====== TASK INPUTS

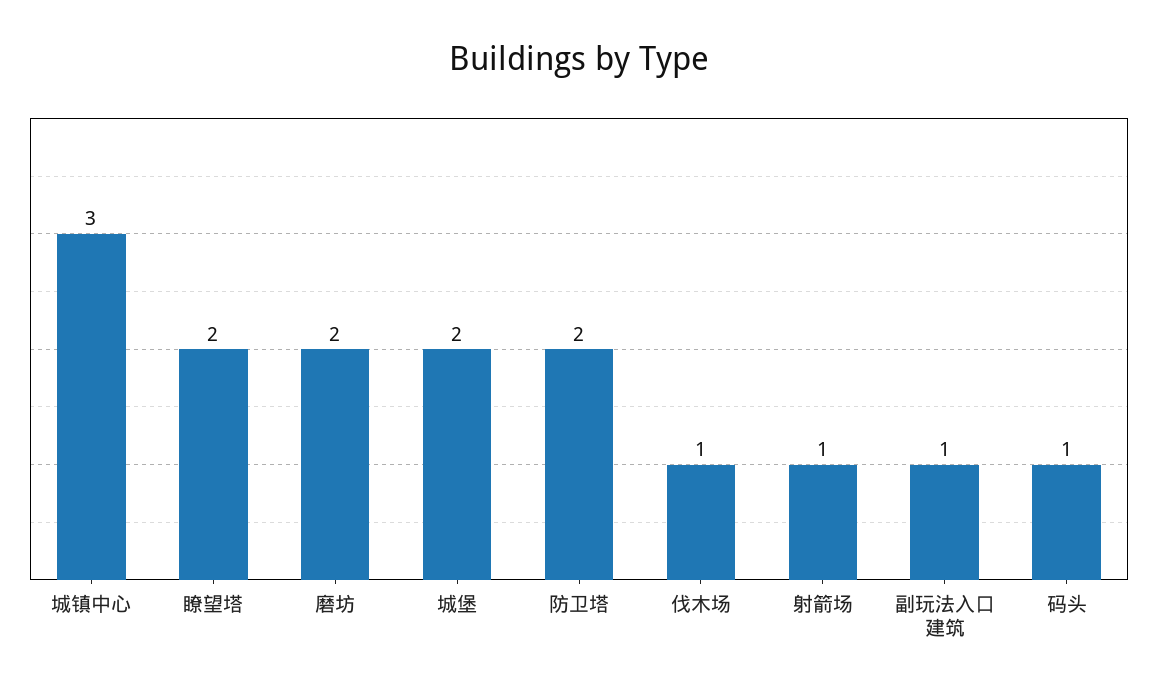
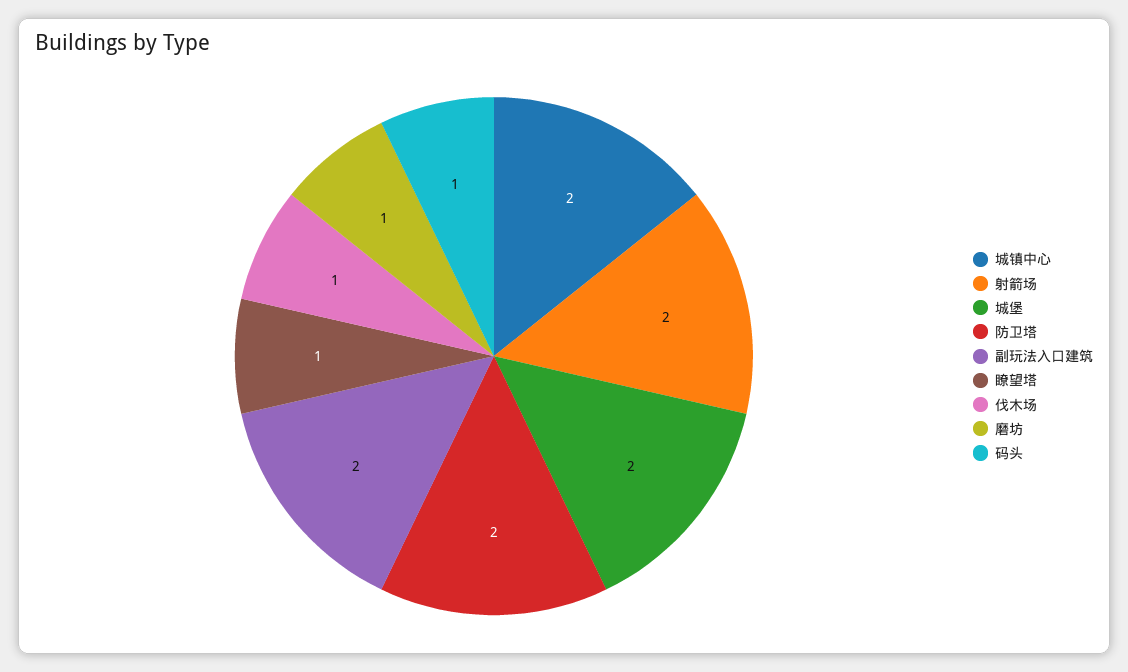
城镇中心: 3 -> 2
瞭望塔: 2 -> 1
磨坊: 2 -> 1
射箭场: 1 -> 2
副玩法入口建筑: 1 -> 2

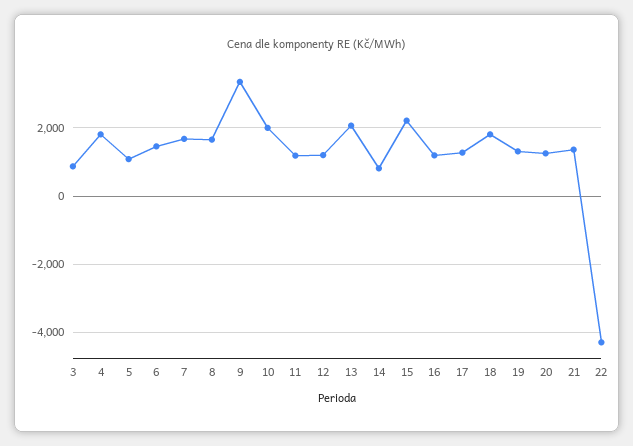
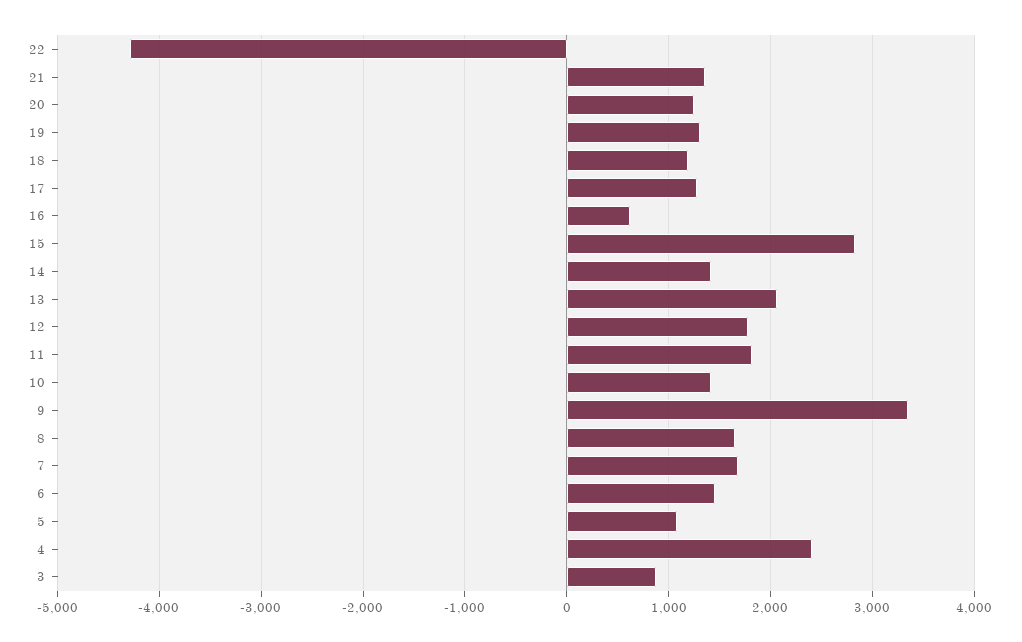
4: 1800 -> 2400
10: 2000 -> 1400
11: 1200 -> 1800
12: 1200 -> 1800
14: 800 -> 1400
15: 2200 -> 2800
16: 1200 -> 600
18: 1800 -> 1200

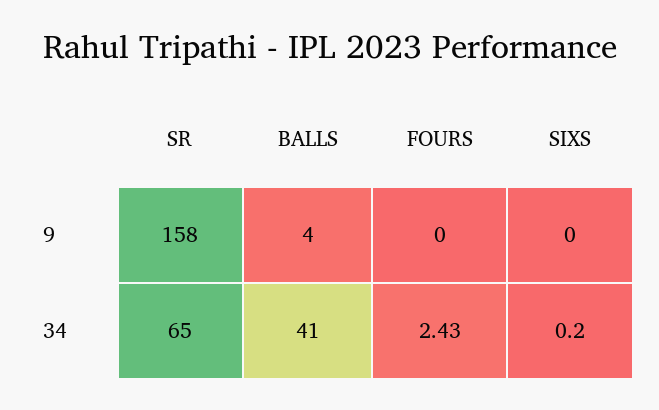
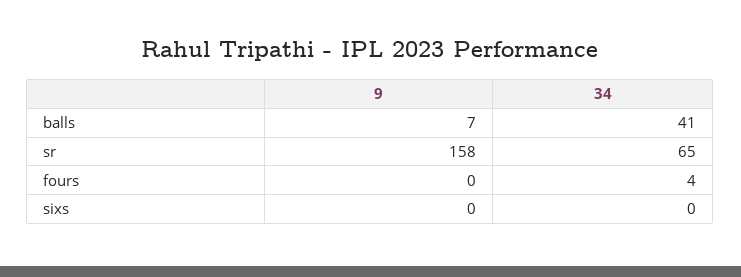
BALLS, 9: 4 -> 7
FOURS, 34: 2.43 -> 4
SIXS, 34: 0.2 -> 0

============

Starting with the line that holds "副玩法入口建筑: 1 -> 2", retype each line through the last one in the listing above, exactly as written. Do not copy any pictures.

RESULT>
副玩法入口建筑: 1 -> 2

4: 1800 -> 2400
10: 2000 -> 1400
11: 1200 -> 1800
12: 1200 -> 1800
14: 800 -> 1400
15: 2200 -> 2800
16: 1200 -> 600
18: 1800 -> 1200

BALLS, 9: 4 -> 7
FOURS, 34: 2.43 -> 4
SIXS, 34: 0.2 -> 0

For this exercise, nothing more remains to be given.